«La connaissance de Dieu sans celle de sa misère fait l’orgueil. La connaissance de sa misère sans celle de Dieu fait le désespoir. La connaissance de Jésus-Christ fait le milieu parce que nous y trouvons et Dieu et notre misère.» – Blaise Pascal
Quelques jours après le jour de l’an, c’est l’heure de vérité.
Ceux qui ont réussi à tenir leur résolution jusqu’à présent, je vous lève mon verre.
Comme vous voyez, ma résolution cette année n’était pas d’arrêter de prendre un verre. À dire vrai, ce sont plutôt les résolutions elles-mêmes que j’ai arrêté de prendre… à force de ne pas les tenir.
Viser l’idéal de la sobriété, mais facilement prendre un verre de trop quand la fête s’emballe, n’est-ce pas le genre de cul-de-sac dans lequel on se retrouve? Une oscillation perpétuelle entre le «tout ce qui est permis» et le «tout ce qu’il faut arrêter de faire»? Entre les publicités d’alléchants desserts et celles des régimes minceur, on passe par toute la gamme des paradoxes de notre nature humaine.
L’insuffisance vertueuse
Étudiante en philosophie, j’avais assisté à un cours sur la question de l’agir moral. Après quelques séances passées à admirer l’architecture des vertus, le professeur nous lance comme ça : «Si vous voulez exceller dans l’art de la vertu, il est probable que vous n’y arriviez pas.» À la stupéfaction des étudiants, il nous invite à aller plus loin : la Bible.
En effet, devant la hauteur de l’édifice de la perfection morale, comment ne pas être pris de vertige? Comment déloger tous nos vices et défauts bien installés depuis des années?
Je trouvais que mon professeur n’avait pas tout à fait tort. Après tout, la Bible est un livre dont le contenu entier tente de dénouer ce qui se passe dans les premières pages. Si l’histoire débute avec le péché d’Adam et Ève, l’issue, elle, est heureuse.

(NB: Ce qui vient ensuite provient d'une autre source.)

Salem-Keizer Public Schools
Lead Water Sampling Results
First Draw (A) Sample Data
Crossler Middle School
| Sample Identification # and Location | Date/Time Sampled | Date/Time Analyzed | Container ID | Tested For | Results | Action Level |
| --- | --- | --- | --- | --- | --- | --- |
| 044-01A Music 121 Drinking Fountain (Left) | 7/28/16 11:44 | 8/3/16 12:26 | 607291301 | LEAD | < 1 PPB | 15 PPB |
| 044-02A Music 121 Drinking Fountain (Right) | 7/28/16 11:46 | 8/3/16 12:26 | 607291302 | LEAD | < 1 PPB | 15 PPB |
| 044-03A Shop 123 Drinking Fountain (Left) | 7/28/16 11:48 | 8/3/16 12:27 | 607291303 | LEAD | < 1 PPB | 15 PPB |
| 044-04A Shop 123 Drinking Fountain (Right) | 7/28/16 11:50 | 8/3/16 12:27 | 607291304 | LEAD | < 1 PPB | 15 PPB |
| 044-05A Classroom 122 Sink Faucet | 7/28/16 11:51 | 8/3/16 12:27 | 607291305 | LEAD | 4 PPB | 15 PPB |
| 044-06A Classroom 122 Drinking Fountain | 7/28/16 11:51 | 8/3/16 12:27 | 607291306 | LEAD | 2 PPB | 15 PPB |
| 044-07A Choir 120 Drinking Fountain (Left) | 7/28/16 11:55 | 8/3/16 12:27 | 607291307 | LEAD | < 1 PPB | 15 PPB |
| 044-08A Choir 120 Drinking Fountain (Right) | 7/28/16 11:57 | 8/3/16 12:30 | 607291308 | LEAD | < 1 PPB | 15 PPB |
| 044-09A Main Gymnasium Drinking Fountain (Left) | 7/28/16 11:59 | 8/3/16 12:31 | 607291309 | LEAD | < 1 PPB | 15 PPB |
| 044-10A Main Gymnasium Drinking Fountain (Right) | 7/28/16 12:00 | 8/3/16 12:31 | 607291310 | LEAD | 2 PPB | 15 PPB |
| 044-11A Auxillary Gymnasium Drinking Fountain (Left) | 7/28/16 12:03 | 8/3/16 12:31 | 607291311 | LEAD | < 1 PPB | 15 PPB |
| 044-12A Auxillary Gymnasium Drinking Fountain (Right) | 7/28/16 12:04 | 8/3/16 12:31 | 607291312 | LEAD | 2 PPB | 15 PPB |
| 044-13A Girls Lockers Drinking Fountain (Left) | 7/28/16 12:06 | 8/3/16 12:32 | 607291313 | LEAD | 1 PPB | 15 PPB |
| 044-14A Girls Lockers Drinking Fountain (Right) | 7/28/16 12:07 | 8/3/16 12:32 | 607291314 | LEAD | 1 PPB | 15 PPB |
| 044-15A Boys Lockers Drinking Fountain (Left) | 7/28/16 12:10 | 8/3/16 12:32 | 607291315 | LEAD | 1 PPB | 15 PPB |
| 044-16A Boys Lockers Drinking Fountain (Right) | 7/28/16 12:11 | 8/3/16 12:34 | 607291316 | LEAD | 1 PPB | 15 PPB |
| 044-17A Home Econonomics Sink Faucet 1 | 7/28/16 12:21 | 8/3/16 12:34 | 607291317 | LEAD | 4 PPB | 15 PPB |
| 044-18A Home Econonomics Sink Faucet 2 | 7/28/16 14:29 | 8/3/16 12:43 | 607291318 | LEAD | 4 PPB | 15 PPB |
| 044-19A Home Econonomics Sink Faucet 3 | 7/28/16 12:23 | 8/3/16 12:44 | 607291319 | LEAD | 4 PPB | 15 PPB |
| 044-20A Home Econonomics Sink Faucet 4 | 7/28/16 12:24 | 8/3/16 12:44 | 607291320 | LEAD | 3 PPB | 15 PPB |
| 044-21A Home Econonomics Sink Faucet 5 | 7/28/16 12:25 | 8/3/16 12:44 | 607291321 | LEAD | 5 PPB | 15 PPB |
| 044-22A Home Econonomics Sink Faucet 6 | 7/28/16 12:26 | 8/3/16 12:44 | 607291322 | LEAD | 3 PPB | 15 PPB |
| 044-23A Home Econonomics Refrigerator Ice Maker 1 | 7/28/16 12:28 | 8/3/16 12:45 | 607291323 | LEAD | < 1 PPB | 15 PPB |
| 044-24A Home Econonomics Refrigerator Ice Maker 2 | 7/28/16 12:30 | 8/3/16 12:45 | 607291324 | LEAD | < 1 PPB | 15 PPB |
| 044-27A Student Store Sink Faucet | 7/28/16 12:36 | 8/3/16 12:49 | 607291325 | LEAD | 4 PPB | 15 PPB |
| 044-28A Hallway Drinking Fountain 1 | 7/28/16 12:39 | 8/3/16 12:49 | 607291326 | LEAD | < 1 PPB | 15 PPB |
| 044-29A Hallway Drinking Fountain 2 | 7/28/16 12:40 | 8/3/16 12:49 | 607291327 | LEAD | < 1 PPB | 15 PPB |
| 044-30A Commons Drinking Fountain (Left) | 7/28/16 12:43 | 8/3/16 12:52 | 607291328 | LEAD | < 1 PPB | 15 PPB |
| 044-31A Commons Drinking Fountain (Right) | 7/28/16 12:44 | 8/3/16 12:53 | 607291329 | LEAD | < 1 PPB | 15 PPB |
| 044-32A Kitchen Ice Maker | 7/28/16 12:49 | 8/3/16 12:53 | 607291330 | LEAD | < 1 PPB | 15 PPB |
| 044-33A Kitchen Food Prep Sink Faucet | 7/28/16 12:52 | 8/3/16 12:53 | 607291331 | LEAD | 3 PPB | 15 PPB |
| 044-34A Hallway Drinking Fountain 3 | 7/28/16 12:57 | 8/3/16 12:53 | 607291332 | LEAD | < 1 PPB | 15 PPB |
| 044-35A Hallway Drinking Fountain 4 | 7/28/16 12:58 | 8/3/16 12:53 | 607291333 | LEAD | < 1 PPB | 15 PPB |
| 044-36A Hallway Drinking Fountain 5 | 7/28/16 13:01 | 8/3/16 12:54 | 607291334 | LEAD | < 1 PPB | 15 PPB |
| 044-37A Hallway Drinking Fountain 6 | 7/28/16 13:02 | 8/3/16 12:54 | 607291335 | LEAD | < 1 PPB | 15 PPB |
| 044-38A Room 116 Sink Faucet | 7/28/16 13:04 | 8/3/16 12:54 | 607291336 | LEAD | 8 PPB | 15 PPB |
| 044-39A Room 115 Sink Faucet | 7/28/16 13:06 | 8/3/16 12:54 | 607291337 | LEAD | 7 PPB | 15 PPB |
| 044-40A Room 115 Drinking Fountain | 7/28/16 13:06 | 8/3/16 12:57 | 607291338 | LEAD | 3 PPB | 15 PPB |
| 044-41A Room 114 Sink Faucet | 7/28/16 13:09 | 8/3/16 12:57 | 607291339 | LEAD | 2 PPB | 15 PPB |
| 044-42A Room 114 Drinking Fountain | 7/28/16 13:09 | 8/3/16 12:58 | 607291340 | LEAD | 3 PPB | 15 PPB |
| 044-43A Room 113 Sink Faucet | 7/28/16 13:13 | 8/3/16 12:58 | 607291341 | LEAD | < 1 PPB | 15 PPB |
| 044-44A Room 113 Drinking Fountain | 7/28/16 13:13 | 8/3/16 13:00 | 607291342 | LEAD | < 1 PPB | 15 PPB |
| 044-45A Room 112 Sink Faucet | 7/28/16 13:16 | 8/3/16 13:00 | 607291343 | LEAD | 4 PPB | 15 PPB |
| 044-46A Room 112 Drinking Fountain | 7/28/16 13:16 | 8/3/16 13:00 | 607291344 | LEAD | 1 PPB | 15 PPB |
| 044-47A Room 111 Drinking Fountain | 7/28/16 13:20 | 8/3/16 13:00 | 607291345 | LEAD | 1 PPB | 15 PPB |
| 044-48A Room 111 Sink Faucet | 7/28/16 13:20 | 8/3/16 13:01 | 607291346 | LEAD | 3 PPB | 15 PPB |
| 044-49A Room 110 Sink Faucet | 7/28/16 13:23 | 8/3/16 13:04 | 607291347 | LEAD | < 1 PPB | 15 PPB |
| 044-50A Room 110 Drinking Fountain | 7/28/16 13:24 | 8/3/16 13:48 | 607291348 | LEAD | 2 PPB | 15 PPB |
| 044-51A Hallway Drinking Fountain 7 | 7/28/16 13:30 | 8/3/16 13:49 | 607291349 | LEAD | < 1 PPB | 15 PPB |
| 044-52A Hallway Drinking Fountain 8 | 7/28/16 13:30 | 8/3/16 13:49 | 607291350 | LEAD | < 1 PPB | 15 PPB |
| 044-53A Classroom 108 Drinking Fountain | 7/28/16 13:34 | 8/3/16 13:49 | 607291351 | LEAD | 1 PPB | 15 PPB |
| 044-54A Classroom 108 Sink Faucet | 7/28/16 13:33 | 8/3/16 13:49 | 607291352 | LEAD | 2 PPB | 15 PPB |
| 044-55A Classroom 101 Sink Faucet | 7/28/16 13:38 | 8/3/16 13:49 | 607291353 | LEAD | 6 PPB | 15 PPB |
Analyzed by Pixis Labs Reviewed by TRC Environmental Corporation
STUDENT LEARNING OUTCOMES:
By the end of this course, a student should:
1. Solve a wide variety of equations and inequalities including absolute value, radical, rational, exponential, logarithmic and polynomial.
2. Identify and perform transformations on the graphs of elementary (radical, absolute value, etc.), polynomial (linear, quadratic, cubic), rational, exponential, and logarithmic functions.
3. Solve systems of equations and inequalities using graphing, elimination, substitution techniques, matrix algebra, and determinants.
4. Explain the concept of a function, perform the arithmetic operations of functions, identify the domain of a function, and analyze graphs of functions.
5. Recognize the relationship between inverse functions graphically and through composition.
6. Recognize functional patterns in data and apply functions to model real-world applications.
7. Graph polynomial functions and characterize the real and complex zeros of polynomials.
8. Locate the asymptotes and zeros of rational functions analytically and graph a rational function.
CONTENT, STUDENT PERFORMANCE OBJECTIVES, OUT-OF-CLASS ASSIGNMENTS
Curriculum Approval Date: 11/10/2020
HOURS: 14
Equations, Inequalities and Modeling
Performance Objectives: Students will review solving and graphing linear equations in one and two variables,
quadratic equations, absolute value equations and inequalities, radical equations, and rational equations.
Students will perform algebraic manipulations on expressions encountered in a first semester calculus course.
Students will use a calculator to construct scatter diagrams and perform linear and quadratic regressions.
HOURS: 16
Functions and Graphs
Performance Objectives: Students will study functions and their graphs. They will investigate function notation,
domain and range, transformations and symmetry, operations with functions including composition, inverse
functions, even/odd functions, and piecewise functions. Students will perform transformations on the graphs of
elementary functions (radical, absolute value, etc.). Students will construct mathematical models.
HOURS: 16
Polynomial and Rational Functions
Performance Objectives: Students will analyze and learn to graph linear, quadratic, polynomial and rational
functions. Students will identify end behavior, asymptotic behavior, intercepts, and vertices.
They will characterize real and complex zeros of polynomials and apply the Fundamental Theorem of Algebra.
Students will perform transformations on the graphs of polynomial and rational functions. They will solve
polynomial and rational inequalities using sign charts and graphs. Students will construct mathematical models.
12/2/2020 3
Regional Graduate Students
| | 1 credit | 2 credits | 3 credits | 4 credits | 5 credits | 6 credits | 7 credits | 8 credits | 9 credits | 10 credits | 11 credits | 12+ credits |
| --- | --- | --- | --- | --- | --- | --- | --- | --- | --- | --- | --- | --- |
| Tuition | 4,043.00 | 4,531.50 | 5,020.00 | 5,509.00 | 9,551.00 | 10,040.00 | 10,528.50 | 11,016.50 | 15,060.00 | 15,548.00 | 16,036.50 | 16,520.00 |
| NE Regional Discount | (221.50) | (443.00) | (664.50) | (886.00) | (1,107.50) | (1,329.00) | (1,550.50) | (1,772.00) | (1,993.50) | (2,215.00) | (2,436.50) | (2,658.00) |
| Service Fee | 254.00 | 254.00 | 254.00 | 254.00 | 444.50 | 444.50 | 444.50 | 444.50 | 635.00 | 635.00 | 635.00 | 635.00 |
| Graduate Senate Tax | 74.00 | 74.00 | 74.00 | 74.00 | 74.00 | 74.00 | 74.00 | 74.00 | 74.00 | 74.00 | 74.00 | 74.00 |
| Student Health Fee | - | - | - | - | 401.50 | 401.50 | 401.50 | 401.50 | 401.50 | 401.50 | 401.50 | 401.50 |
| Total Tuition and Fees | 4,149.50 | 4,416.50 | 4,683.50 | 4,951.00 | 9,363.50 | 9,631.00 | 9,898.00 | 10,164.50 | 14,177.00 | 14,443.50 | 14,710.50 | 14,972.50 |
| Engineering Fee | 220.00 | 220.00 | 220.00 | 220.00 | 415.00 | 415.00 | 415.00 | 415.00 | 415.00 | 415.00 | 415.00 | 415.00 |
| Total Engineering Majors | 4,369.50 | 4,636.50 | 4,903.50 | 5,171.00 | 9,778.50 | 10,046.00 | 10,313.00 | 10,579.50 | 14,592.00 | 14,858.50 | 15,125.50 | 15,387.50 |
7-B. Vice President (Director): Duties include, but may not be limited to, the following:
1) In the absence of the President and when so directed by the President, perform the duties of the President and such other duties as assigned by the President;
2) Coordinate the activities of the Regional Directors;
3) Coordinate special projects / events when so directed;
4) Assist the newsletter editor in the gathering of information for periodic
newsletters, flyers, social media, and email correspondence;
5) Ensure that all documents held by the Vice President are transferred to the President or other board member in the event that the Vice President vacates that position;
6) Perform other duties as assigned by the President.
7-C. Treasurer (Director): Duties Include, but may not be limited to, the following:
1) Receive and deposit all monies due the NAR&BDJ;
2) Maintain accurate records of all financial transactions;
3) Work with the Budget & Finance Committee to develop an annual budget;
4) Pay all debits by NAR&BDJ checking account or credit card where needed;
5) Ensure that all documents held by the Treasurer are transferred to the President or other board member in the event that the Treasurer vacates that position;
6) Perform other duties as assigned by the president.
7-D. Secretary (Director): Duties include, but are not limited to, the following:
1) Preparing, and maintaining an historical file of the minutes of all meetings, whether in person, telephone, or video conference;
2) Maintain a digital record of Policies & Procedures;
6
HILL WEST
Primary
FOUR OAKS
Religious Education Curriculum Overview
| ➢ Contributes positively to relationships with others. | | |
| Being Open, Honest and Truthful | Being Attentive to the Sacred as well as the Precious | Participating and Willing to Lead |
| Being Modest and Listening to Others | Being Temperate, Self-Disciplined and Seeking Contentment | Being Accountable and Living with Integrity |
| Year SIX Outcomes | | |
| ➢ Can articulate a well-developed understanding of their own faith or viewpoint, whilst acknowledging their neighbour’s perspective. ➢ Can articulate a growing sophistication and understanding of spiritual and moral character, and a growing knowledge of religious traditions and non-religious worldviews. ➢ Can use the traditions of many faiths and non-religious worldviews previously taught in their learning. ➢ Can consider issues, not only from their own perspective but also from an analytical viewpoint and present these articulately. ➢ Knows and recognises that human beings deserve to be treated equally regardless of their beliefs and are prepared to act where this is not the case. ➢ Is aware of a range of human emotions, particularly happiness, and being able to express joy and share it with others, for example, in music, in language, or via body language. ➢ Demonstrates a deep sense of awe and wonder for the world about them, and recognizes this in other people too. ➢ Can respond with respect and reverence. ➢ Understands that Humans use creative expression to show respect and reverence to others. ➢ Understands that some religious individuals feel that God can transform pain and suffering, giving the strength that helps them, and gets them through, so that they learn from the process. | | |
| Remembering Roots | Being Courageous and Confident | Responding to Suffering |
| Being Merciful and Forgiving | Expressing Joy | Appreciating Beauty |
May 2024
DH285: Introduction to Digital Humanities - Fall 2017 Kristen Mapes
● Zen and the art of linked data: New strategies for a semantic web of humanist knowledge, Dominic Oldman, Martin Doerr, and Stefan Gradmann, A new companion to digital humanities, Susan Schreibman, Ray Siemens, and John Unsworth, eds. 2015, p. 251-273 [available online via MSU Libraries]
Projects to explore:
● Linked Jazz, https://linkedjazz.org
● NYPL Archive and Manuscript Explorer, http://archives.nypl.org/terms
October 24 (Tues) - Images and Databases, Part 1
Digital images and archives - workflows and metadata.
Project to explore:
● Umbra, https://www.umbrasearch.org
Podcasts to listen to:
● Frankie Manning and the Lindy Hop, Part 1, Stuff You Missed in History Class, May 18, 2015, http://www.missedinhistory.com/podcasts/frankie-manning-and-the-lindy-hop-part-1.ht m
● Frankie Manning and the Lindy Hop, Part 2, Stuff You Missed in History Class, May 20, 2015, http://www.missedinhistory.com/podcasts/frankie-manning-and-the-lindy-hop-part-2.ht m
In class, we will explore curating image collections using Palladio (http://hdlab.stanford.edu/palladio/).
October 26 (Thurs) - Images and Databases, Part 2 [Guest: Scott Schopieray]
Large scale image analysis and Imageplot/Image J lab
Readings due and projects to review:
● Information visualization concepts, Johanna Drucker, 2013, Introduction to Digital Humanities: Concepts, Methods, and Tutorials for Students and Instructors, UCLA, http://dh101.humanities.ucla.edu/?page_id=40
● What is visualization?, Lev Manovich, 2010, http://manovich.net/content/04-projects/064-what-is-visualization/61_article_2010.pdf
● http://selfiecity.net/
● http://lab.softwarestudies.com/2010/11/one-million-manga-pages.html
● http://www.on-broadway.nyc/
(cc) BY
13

Je découvrais que Dieu, tout parfait qu’il est, pouvait nous infuser les grâces pour pallier nos imperfections et nous hisser vers les sommets de la sainte vertu. Le témoignage des saints n’est-il pas la preuve éloquente de l’œuvre de la grâce? Certainement. Mais à condition de bien vouloir accueillir son imperfection.
Enlevez la pierre de mon soulier!
Temps de prière personnelle typique :
«Au nom du Père et du Fils et du Saint-Esprit. Amen.
Il me semble que tu ne t’es pas mise à genoux longtemps, le gars à côté, lui, il a l’air vraiment dévoué.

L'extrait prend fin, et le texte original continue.